Tuesday, July 10, 2012

Goal of new sub not to defend country

The goal of the new sub program is to provide jobs for the rent seekers.

But we knew that already.
IF Australia goes with a Japanese design for its Future Submarines it must build the vessels in SA to keep taxpayers dollars and jobs in this country.

Defence Teaming Centre chief executive officer Chris Burns was commenting about the head of the Royal Australian Navy's Future Submarine Program heading to Japan this month to look at its Soryu-class vessels.

"If we can take a Japanese design and adapt it to Australia's needs and then fabricate it in SA then that's investing in Australian jobs, Australian innovation and Australian security for the future," Mr Burns said.

Just a few challenges ahead, I suspect. Behaviour and all that.

3 comments:

Perplexed said...

At least Abbott and Hockey have indicated that the future of DMO is in doubt.
Perhaps with proper Project Management and well proven Engineering Risk Assessment there may be hope.

Anonymous said...

I guess I'm confused.

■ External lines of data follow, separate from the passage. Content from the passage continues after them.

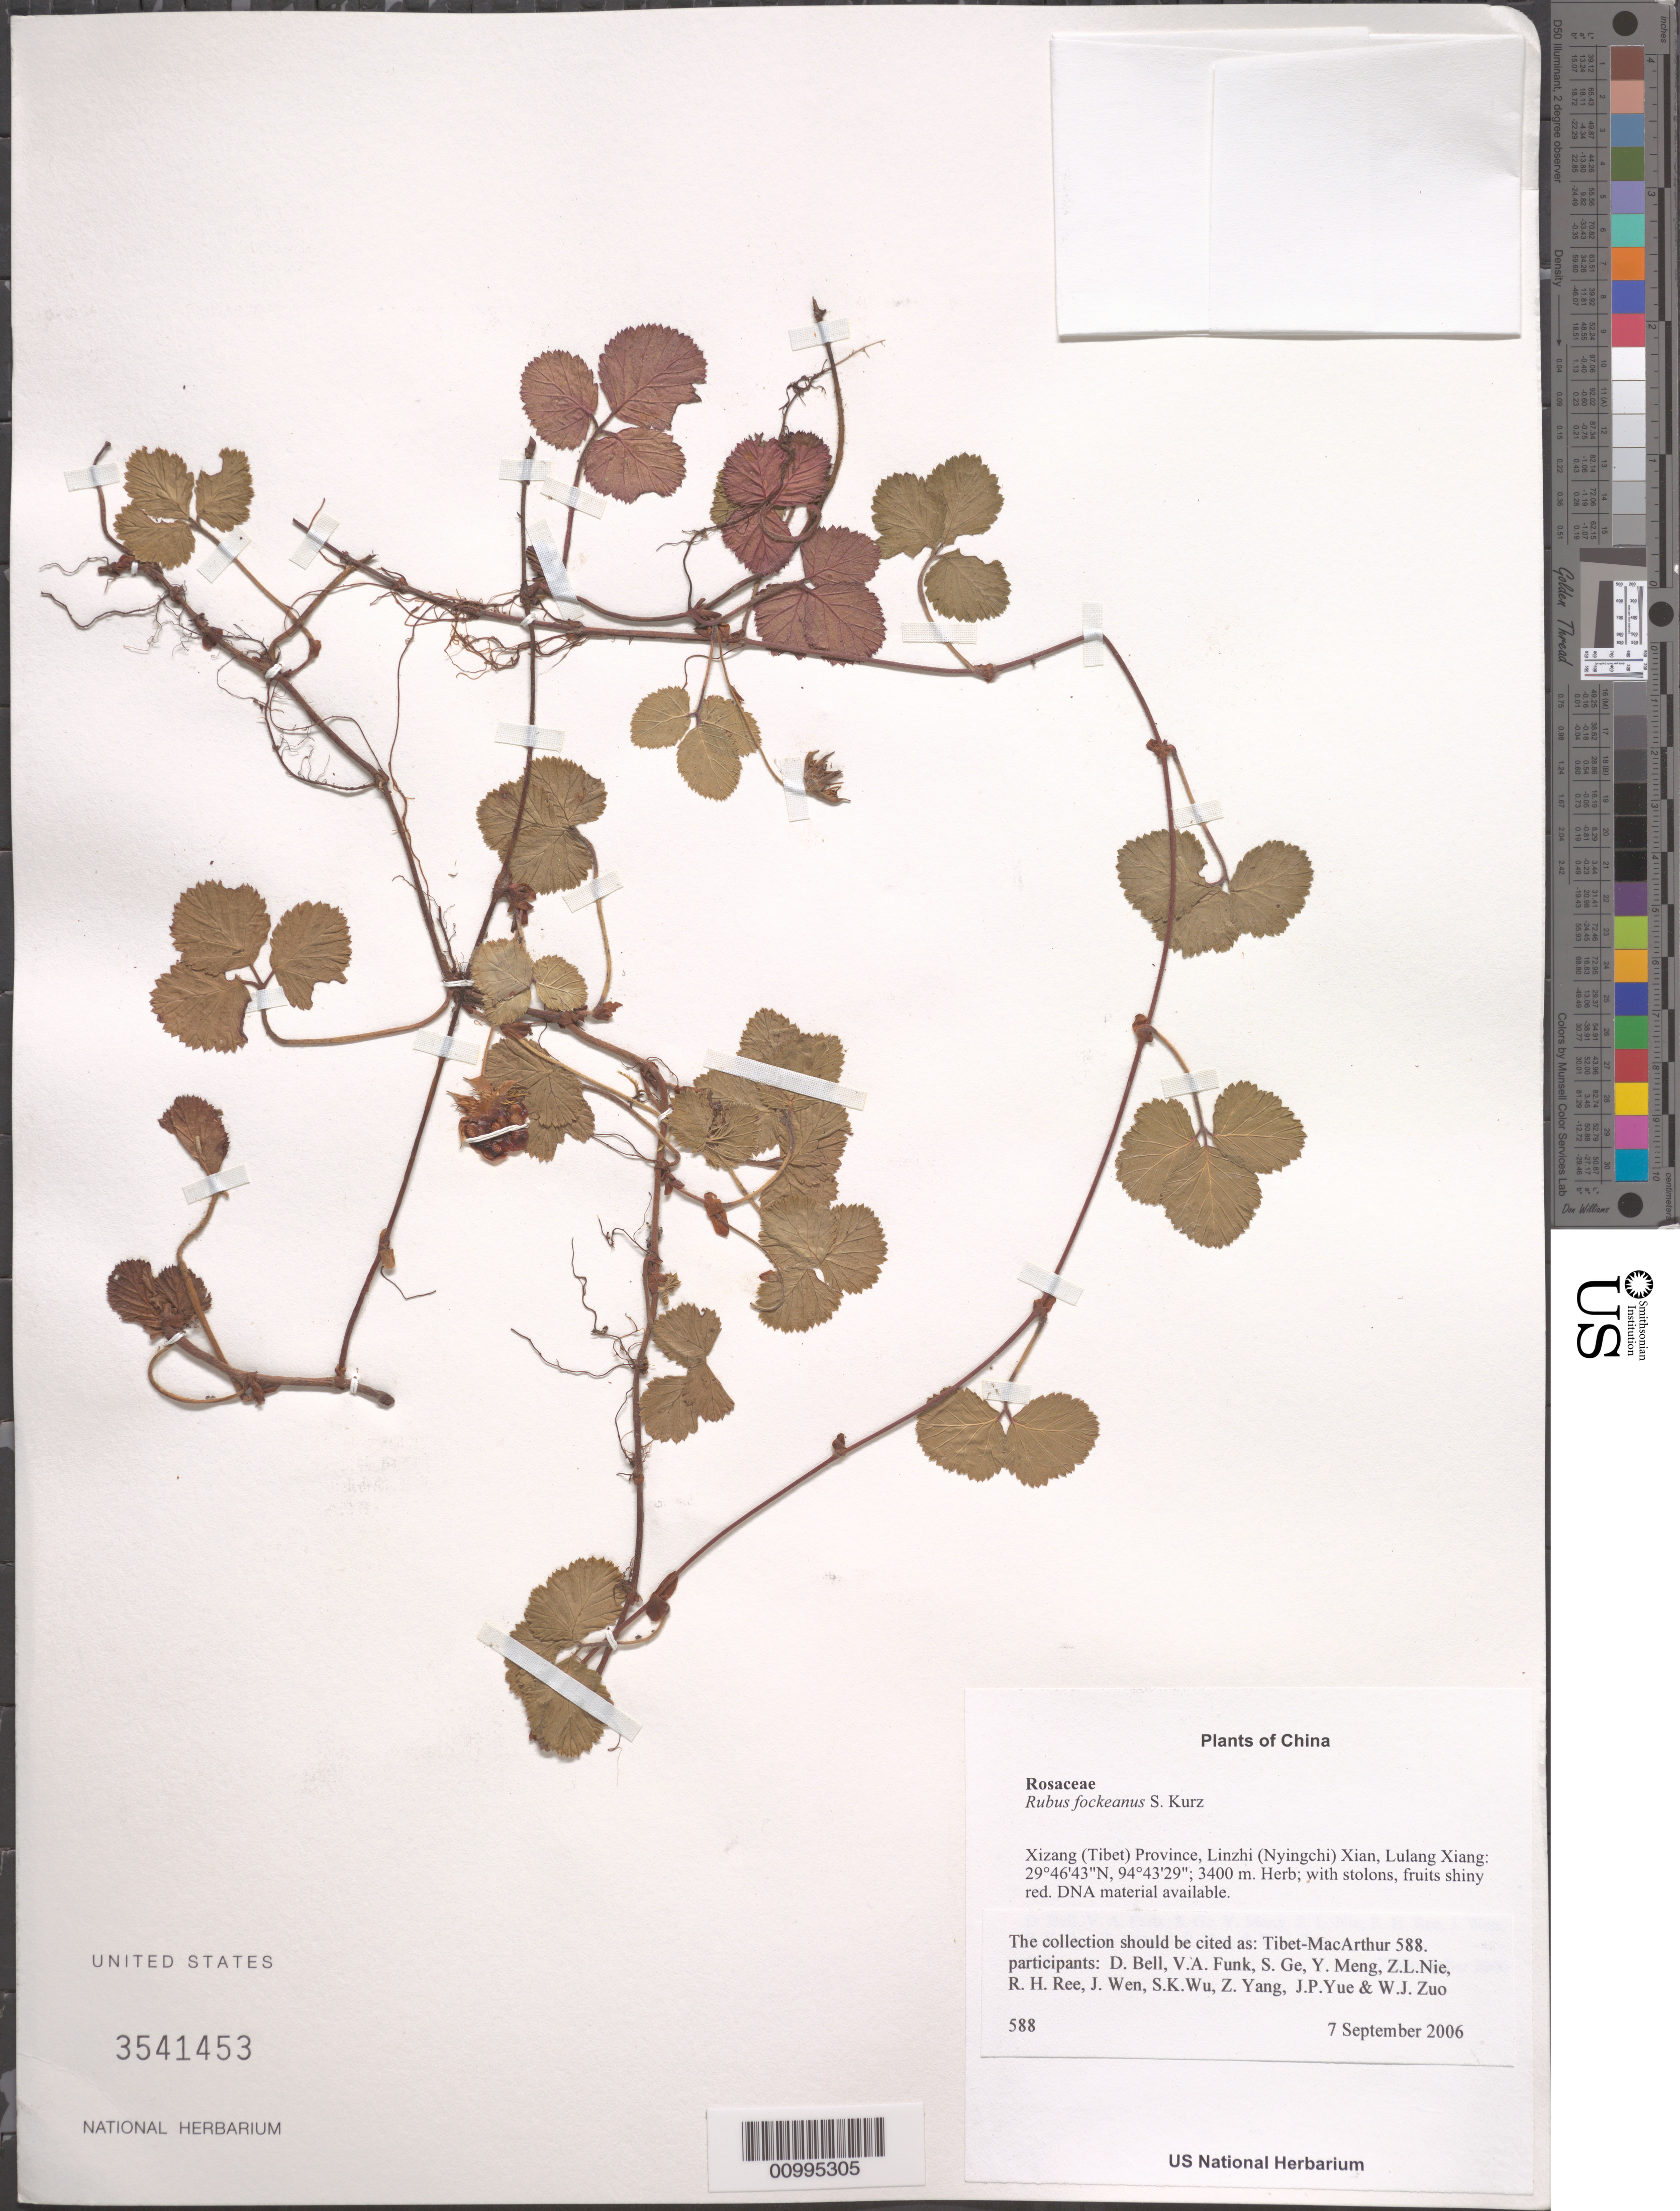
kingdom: Plantae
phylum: Tracheophyta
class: Magnoliopsida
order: Rosales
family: Rosaceae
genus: Rubus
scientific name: Rubus fockeanus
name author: Kurz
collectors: Tibet-MacArthur, D. A. Bell, V. Funk, S. Ge, Y. Meng, Z. Nie, R. Ree, J. Wen, S. K. Wu, Z. Yang, J. Yue & W. Zuo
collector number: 588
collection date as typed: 07 Sep 2006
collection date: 2006-09-07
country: China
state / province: Xizang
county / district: Linzhi (Nyingchi) Xian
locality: Lulang Xiang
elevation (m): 3400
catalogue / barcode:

Why wouldn't a foreign design sub of this class not be a feasible design to 'defend Australian' nation and interests?

Australia is a huge country, economical wise, in the global scope of metrics.

So why not accept a potentially high-capability such as this and reliable sub concept for the future RAN?

What's the fear? I guess I don't get it.

Perhaps go with a German designed next-gen sub instead?

Either or, the future RAN should be thinking about the best capability they can buy, for the investment.

S O said...

Domestic production (assuming no foreign content for simplicity) yields 40-60% of the costs as additional revenue to the state.

This means that domestic products are only about half as expensive, explaining why even superficially more expensive domestic production is so often favourable.

Australia is in no good position for offset trades, so domestic production makes sense.